本文:
____________

2019年4月27日土曜日

名歌を再現する歌碑

かなり以前から各地の観光地にボタンを押すとその地にちなむ歌謡曲や唱歌が鳴り出す碑のようなものが建ち始めた。特別に料金を取られるわけではないのでこれまで数箇所で試したことがある。

一番その場所にふさわしくなかったのは信州諏訪湖畔の、天竜川がそこから始まる釜口水門の傍の小公園にある「琵琶湖周航の歌」の碑である。作詞者の旧第三高等学校生の小口太郎の脳裏にあったのは故郷の諏訪湖畔の風景だったというのが長野県人の言い分なのだが、それで滋賀県人が納得するとはとても思えない。

美空ひばりの「みだれ髪」の碑は福島県の南端に近い塩屋埼灯台にある。観光旅行の途中に立ち寄っただけで私はひばりの持ち歌にその歌があることも知らなかった。数多いひばりの歌の中でも結構知られた歌らしく、確かに心に残る歌ではある。

東北地方の桜の名所の一つに北上展勝地がある。私が訪れた時はわずかに花の盛りは過ぎていたが、大河北上川の風情はあり、そこに「北上夜曲」の碑があった。往時そのあたりの物産品を河口の石巻まで運んだ和船が復元されて係留してあり、北上川の水運用としての価値をしのばせられた。

____________

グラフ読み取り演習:
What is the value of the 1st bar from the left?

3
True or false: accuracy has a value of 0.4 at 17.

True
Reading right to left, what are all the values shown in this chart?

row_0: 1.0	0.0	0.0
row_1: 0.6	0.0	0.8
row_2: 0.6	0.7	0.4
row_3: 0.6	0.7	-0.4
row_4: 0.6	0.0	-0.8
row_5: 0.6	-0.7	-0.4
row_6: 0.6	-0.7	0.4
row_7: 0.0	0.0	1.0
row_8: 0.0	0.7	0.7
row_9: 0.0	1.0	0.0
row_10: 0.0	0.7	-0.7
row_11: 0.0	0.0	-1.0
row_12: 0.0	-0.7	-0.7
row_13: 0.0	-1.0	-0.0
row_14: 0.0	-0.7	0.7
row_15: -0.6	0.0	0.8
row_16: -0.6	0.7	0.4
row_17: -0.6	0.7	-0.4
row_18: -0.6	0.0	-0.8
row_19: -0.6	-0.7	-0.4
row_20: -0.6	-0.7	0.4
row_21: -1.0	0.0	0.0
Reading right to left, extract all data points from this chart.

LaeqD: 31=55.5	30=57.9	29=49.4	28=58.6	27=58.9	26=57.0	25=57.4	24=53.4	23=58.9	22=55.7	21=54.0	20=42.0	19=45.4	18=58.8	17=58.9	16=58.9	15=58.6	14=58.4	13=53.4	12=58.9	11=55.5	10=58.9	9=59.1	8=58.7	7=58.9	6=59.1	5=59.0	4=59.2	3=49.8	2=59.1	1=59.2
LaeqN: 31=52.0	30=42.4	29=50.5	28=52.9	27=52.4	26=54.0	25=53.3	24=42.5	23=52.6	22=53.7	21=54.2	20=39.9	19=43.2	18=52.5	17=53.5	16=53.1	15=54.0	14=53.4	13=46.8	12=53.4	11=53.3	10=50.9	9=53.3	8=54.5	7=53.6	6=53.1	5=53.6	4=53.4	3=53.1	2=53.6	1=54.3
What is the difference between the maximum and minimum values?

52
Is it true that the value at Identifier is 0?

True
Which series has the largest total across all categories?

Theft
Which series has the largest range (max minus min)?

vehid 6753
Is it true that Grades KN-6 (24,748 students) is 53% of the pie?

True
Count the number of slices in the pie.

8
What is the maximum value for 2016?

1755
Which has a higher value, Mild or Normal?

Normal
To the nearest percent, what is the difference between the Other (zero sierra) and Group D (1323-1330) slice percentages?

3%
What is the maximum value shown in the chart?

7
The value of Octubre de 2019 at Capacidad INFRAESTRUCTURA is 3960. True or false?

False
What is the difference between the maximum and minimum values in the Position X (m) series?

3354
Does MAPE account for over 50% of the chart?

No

____________

学習課題:
**A.** 歌碑についての本文で、塩屋埼灯台にあるのは何という歌の碑ですか。
**B.** 歌碑をめぐる本文の最後の文に続けて、その先の文章を書きなさい。

解答:
**A.** 美空ひばりの「みだれ髪」の碑です。

**B.**
信州の小諸城址には以前から藤村記念館があるが、近年そこに藤村が教えた小諸義塾の記念館が加わった。その前に藤村の詩に藤井英輔が作曲した「惜別の歌」の碑があった。もともと作曲者の母校中央大学の学生歌であり、彼が、学徒出陣する友の無事を祈って作ったと聞く。そうした由来を聞けばいっそう心に染みる歌である。

2019年4月25日木曜日

博物館歴訪

40年ほど続いた奥多摩 (青梅市)の吉川英治記念館がこのほど閉館したとのこと。戦時中に吉川が疎開してそのまま住み続けた緑豊かな邸宅を歿後記念館としたもので、開館当時、近くに夫人が開いた和菓子店で夫人自身の笑顔の応対を受けた記憶がある。その後、学生の博物館学実習の視察 ( お礼参り?)のため再訪したが、入館者数の減少には勝てなかったとか。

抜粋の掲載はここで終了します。